The Symphony No. 4 by Peter Maxwell Davies was commissioned for the Scottish Chamber Orchestra by Christian Salvesen plc and composed in 1989. It is dedicated to the memory of the violinist John Tunnell, who had been leader of the orchestra, and was premiered at the Royal Albert Hall on a BBC Promenade Concert on 10 September 1989, with the composer conducting the Scottish Chamber Orchestra.

==Character and materials==
The Fourth Symphony differs from its predecessors in several respects, but particularly for combining the conventional four movements into a single unit, similar to Arnold Schoenberg's Chamber Symphony No. 1, Op. 9, only on a larger scale. On the other hand, like Davies's earlier symphonies, the symphony stems from a mixture of a plainchant source on the one hand, and a moment in the composer's personal experience on the other. The plainchant "Adorna thalamum tuum, Sion", for a Feast of the Purification of the Virgin Mary (a processional chant with candles) is transformed by the composer into different but related sets of seven, nine, and ten notes, which are used as the basic pitch materials of the symphony.
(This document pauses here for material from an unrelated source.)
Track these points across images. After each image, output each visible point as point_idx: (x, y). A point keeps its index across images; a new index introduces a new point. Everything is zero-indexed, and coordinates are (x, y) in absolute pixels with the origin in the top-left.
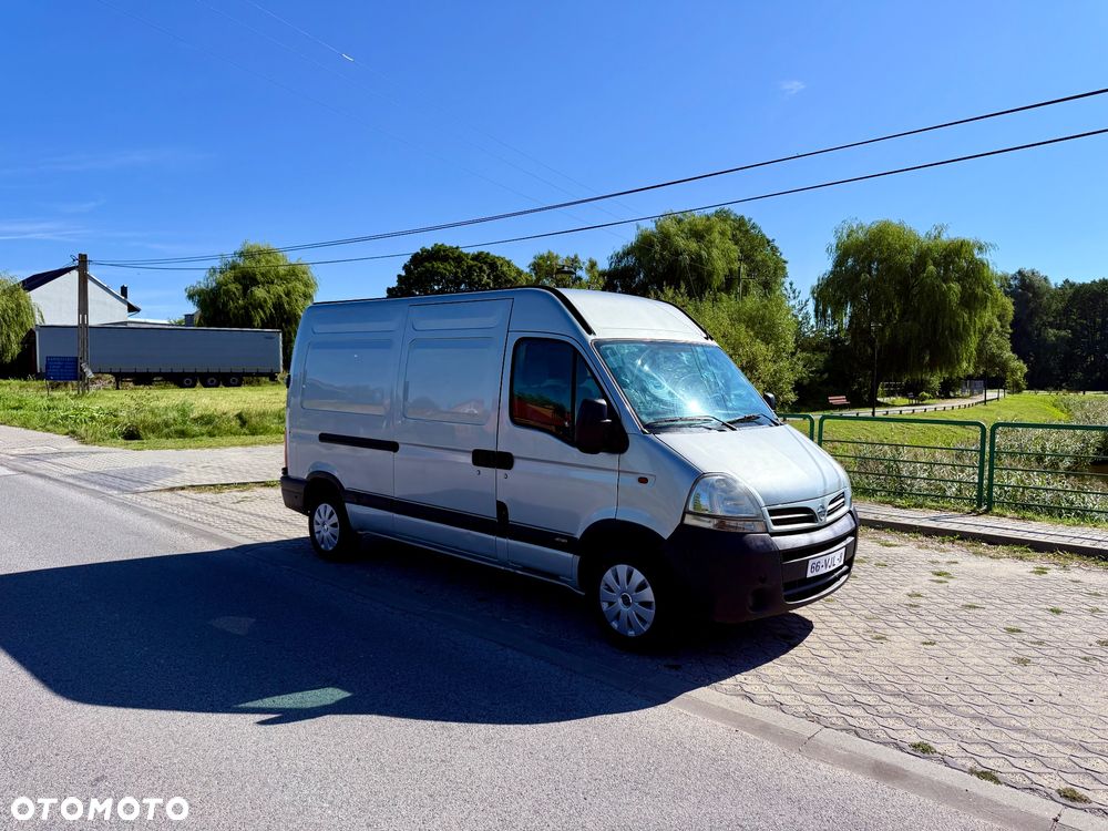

Such transformational treatment of plainchant melodies has been a characteristic of Davies's music since the 1957 sextet Alma Redemptoris Mater The second source was the haunting sight of a golden eagle taking flight at sunrise, which the composer did not attempt to portray literally.

==Instrumentation==
The symphony is scored for a scaled-down orchestra of two flutes (2nd doubling piccolo and alto flute), two oboes (2nd doubling cor anglais), two clarinets (2nd doubling bass clarinet), two bassoons (2nd doubling double bassoon), two horns, two trumpets, timpani, and strings. These forces reflect Davies's exploration at that time especially of the symphonies of Haydn and Mozart, in his capacity as associate conductor of the Scottish Chamber Orchestra.

==Analysis==
The symphony is in four movements, though they are played without break:

The symphony begins with a sort of "ghost sonata" with a disguised recapitulation. A short Adagio transition at the end seems to be preparing for a following slow movement, a forecast contradicted by the actual nature of the second movement—a musical trompe-l'oeil or "contradictory anticipation". It is the first of a series of "one-sided parentheses" refracting the structure toward a series of three short, concentrated statements at the very end of the symphony.
The second movement unexpectedly proves to be a scherzo instead of the slow movement forecast by the transition from the end of the first movement. However, the Adagio third movement occurs instead of the expected central trio, and the scherzo "forgets to come back", being replaced by the finale.